Es lamentable que se pueda vender como un éxito que el IPC baje del 10,8% al 10,4%, porque es un dato catastrófico. El voluntarismo llega al extremo de venderlo como la demostración de que las políticas económicas del Gobierno, un arcano realmente indescifrable, están dando resultado. La inflación suma tres meses seguidos por encima del 10%. No hay que ser un gran estudioso para saber que las crisis son globales. Es la excusa que se utiliza para justificar el conjunto de datos lamentables que se suceden con monótona insistencia. Es cierto que en alguna ocasión pueden afectar a un único país, pero eso no sucede en los más desarrollados. Tan global es la actual como fue la que vivimos de deuda soberana en 2008. En aquellos momentos, la izquierda política y mediática fue inmisericorde en sus inconsistentes críticas por las medidas excepcionales que tuvo que adoptar el Gobierno del PP en 2012. Esta crisis es especialmente compleja por la cantidad de variables desfavorables que la afectan y por la circunstancia singular de que estábamos saliendo de la generada por la covid que había provocado un importante endeudamiento y una paralización de la actividad económica.

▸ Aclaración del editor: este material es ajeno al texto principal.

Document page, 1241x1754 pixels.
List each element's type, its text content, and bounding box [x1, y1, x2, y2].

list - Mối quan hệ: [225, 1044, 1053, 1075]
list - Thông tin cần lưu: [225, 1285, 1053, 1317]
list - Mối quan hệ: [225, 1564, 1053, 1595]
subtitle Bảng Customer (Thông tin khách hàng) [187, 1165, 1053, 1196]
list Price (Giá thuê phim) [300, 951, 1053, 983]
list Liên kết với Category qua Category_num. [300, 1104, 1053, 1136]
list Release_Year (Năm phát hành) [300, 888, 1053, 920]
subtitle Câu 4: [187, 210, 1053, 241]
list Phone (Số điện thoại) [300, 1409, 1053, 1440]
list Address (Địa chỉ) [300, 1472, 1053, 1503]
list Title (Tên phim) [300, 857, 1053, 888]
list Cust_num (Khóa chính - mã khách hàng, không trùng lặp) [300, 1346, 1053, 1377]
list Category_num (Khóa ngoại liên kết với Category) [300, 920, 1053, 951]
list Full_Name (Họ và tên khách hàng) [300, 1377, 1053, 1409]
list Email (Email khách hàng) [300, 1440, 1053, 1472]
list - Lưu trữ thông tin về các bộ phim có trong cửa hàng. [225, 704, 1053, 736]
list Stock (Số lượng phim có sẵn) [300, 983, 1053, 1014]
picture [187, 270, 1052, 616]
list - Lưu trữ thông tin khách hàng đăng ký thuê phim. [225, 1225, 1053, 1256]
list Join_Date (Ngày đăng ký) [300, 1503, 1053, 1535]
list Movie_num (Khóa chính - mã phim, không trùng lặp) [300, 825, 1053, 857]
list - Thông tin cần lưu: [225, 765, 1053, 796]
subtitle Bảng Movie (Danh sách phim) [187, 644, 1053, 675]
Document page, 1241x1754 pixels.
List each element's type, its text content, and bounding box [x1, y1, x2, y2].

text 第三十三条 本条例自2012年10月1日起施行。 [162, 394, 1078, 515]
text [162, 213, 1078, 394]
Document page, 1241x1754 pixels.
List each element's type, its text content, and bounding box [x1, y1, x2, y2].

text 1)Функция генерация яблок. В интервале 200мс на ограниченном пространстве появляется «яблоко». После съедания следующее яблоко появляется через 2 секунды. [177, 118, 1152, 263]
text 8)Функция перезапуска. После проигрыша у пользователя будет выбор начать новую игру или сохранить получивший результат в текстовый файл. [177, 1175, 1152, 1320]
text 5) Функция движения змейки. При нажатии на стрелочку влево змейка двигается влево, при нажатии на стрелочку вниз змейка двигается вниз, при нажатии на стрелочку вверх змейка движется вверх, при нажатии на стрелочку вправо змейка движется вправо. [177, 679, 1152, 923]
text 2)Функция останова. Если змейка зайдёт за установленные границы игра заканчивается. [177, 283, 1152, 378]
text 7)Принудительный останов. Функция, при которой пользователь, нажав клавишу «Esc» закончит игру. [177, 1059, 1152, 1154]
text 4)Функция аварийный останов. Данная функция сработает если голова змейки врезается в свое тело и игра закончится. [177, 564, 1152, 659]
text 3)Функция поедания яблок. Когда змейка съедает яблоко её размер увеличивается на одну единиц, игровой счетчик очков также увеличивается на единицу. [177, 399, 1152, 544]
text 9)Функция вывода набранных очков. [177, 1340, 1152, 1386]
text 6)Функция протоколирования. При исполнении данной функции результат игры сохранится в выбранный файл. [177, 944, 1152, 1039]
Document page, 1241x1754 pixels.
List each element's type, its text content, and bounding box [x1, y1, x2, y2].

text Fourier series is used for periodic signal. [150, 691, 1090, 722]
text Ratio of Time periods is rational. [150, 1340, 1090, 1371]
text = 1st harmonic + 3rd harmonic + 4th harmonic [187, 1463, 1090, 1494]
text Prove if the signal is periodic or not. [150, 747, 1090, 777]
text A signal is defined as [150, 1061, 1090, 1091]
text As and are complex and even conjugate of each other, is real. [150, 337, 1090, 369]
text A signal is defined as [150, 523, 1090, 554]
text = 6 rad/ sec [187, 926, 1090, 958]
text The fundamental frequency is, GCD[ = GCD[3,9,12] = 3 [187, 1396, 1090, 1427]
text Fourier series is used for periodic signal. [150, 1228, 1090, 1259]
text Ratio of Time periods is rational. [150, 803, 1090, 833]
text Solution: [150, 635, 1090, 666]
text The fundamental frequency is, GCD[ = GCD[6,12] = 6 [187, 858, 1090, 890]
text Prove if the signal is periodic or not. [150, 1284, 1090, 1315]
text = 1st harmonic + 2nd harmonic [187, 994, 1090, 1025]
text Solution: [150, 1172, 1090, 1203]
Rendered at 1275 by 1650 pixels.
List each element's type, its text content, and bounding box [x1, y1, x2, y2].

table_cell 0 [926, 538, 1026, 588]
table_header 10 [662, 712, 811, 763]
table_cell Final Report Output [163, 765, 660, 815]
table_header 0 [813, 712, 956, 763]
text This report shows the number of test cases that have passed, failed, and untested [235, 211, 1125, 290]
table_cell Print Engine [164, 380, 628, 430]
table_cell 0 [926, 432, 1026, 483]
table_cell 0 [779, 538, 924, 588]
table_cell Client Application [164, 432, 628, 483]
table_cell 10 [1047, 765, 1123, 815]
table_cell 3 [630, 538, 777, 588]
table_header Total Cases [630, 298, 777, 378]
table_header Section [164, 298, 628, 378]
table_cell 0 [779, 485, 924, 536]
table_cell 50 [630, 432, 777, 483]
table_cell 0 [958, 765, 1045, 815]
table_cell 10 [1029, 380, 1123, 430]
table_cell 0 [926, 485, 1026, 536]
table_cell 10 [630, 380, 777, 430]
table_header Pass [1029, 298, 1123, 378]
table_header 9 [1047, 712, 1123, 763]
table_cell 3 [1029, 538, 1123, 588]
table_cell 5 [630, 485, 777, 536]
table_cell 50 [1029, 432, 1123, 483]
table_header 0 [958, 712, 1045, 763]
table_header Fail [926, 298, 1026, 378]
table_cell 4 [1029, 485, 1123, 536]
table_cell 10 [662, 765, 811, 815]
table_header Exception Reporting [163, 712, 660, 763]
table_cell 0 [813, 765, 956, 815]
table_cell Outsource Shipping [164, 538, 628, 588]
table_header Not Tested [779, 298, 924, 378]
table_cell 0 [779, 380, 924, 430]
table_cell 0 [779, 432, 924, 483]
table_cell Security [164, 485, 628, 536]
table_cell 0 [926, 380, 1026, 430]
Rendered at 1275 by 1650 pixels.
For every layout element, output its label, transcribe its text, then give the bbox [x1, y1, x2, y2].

Esos desequilibrios han sido factores que han actuado ahora de forma demoledora. La crisis del petróleo de 1974 puso de manifiesto la importancia de controlar la inflación, algo que sabe cualquier persona mínimamente avezada en la historia de la Economía. Desde hace siglos hay que controlarla si se quiere revertir la situación. Por tanto, resulta desconcertante la pachorra y soberbia con que se afronta la inflación. La propaganda nunca consigue esconder la verdad, porque ya está afectando a los bolsillos de los ciudadanos. Es razonable suponer que la aplicación de medidas para enfriar la economía conseguirá bajar la inflación, pero como siempre con un coste en destrucción de puestos de trabajo y empresas, así como un gran endeudamiento. Las subidas de tipos provocan ese efecto y siempre son una decisión controvertida porque conllevan un gran riesgo, tanto si se quedan cortas como si se exceden. Las esperanzas del Gobierno se centran en que todos los países de la UE están en el mismo barco, pero la cuestión es cuánto tardará España en salir y en qué condiciones lo haremos.